Yavapai County supervisors aren’t quite ready to lift the county hiring freeze even though county staff anticipates a balanced fiscal year 2009-10 budget.
Yavapai County Administrator Julie Ayers asked the board Monday, June 15, if it felt comfortable lifting the freeze. She said all departments met the board’s 7.5 percent budget cut and that lifting the freeze would give department heads the power to fill vacancies as long as doing so didn’t cut into their 7.5 percent cut.
Lifting the freeze now would be premature, Yavapai County District 2 Supervisor Tom Thurman said. In another month, however, the board can have the conversation again.
Originally, the county went into a hiring chill in January 2008, which meant the board asked department heads to be conservative when filling positions, Ayers said.
The chill then turned to a freeze requiring department heads to submit all hiring requests to the board for approval.
Yavapai County District 3 Supervisor Chip Davis said the county needs to be patient while waiting for the state to set its budget. The budget process this year has been based on assumptions about what will happen, and the scenario created by the county may or may not be correct.
“We best just sit tight until the smoke clears and make our decisions then,” Davis said.
According to Ayers, the budget cuts imposed on all departments forced some to designate positions they will not fill in the next year. However, if a position the department budgeted for comes open in the next year, it can be filled.
The county anticipates lifting the freeze sometime after adoption of its tentative budget, Ayers said, which is scheduled for Monday, July 6.

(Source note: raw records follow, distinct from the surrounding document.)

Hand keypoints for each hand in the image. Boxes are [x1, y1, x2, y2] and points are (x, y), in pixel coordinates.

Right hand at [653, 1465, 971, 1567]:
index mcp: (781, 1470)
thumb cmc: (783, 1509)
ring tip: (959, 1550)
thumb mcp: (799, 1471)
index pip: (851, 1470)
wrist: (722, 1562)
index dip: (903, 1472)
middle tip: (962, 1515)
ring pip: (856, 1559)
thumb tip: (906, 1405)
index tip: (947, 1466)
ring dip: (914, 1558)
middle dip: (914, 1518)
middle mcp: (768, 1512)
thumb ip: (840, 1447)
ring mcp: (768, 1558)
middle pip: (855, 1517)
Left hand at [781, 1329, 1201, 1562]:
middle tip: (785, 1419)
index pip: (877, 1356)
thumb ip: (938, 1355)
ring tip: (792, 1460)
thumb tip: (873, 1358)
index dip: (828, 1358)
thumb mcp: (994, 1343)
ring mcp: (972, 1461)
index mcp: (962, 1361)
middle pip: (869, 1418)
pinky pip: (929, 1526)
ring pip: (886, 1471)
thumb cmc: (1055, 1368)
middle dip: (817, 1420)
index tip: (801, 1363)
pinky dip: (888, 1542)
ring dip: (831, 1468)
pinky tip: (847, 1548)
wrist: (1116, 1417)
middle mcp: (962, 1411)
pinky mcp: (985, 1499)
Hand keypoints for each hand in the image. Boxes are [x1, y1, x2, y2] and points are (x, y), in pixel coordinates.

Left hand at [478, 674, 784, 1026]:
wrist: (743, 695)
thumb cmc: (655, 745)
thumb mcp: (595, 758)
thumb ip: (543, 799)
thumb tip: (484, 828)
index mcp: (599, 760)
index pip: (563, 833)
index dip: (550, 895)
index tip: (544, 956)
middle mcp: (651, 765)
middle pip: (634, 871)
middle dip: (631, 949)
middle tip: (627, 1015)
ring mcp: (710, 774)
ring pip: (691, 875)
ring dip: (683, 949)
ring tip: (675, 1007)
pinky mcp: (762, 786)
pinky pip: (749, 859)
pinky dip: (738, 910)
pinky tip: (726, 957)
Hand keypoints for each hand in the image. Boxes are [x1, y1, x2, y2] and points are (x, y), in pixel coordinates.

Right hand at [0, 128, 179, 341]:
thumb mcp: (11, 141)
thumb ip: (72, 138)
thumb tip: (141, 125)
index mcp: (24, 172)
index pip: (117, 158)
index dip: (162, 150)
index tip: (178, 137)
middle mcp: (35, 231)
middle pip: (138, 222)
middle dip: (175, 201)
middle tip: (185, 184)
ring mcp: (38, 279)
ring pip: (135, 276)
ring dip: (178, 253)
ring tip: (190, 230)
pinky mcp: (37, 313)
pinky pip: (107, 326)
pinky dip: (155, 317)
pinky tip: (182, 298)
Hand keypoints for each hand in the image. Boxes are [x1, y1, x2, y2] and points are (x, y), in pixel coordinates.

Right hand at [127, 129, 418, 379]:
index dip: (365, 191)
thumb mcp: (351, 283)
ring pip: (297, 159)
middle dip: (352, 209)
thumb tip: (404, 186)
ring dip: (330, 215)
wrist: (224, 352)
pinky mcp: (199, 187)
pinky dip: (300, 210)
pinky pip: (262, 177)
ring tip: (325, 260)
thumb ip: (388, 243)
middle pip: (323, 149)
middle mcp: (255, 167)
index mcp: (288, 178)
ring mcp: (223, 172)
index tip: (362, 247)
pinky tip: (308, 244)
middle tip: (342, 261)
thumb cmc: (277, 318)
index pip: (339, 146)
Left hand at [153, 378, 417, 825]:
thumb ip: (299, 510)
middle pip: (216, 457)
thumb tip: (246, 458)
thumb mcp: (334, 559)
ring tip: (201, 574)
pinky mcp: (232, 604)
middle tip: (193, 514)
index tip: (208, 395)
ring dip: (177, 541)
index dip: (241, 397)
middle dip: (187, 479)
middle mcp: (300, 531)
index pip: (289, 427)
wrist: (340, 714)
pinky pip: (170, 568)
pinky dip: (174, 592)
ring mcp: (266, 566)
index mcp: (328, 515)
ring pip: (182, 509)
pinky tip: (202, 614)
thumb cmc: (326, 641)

The county expects May tax revenue numbers this week, according to Ayers.
Numbers from April set the county back 21 percent in county sales tax compared to April 2008, and state-shared sales tax was down 18 percent for the same month.
Over the last two years, the county has seen a 27 percent drop in county sales tax and a 26 percent decrease in state-shared sales tax.
What the state decides to do with its budget will also
impact the county, according to Ayers.
“We still have dueling budgets [at the state level],” Ayers said.